Wie linksextreme Abtreibungsbefürworter in einem Bekennerschreiben zugeben, führten diese einen Anschlag auf die Schwangerenberatungsstelle des Vereins „Pro Femina/1000plus“ durch. Wir brachen in das Gebäude ein, zerschlugen die Scheiben im dritten Stock, hinterließen einen zugeschmierten Flur mit Farbe und Buttersäure und den Spruch ‘Pro Choice!’, dazu verklebten wir das Schloss, hieß es seitens der Linksextremen.

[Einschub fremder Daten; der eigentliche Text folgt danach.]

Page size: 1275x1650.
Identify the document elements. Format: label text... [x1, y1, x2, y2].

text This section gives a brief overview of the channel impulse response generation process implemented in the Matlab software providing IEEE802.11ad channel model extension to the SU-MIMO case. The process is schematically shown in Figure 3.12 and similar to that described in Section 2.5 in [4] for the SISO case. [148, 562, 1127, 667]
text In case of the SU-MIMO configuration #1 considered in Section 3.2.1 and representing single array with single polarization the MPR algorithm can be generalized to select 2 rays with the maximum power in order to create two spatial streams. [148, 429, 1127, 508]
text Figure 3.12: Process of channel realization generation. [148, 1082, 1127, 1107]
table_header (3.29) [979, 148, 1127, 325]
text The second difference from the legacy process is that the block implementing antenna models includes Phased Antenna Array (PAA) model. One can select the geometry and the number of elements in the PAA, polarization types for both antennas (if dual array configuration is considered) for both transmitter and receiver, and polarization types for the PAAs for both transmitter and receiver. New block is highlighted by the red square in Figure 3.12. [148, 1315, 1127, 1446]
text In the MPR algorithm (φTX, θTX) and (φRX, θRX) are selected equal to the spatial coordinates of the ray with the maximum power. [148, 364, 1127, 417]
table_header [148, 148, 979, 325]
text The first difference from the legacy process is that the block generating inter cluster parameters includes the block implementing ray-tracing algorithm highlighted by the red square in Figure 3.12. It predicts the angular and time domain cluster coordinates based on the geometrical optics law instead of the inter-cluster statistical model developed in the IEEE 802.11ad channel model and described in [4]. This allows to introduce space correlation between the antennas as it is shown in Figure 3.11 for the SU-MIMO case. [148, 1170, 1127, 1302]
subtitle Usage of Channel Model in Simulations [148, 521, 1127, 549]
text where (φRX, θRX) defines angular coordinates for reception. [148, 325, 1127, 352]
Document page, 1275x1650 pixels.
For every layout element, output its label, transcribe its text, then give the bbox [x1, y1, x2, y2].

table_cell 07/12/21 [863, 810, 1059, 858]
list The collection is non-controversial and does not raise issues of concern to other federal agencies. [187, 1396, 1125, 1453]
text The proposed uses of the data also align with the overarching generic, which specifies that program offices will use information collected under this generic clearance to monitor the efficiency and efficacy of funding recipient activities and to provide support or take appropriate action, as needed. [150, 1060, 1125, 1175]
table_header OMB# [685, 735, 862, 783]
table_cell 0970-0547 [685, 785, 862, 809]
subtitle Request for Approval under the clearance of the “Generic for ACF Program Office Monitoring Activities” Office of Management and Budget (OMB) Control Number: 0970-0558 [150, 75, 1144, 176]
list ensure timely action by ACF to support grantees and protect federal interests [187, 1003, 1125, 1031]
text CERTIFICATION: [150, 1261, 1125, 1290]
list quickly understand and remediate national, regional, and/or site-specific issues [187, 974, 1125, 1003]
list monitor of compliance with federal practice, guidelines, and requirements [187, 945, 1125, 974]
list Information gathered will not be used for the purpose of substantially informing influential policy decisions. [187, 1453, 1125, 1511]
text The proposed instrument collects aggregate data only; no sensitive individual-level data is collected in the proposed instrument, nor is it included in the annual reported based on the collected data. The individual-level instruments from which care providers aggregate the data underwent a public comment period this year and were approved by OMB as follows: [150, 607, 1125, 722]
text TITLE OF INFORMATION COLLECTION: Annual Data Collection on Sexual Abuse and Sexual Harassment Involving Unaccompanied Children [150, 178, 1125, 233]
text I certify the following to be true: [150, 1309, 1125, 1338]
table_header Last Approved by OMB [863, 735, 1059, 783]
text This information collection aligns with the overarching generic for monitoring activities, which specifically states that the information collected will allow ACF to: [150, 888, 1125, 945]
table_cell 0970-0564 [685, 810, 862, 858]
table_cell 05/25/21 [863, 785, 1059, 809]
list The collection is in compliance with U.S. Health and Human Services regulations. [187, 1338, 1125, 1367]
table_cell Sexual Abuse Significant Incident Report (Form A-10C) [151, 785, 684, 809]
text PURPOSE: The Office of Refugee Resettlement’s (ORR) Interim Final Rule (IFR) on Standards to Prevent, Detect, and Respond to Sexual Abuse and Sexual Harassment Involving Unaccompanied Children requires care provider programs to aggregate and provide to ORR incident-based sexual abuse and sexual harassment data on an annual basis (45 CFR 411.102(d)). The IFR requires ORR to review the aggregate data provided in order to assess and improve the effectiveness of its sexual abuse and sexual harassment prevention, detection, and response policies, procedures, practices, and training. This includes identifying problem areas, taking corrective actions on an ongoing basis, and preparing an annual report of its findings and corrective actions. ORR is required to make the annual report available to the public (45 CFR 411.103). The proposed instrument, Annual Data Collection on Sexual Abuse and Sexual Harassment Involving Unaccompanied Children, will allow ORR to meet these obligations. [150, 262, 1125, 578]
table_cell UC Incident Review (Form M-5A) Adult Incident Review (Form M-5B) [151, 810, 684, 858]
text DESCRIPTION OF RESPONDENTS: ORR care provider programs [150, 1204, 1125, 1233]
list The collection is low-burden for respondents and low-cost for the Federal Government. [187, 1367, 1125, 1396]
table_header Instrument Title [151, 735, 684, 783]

Pro Femina/1000plus versucht durch Hilfe bei Schwangeren, ein Verwerfen des Abtreibungsgedanken herbeizuführen. Der Verein stellt sich somit klar auf die Seite der Natur und des Lebens. Kein Beratungsfall gleicht dem anderen. Die Situationen sind so individuell und vielfältig, wie die Frauen selbst. Daher bieten wir jeder einzelnen Schwangeren objektive Information, bestmögliche Beratung und konkrete Hilfe auf ihre individuellen Bedürfnisse angepasstsodass sie ein JA zu ihrem Kind sagen kann.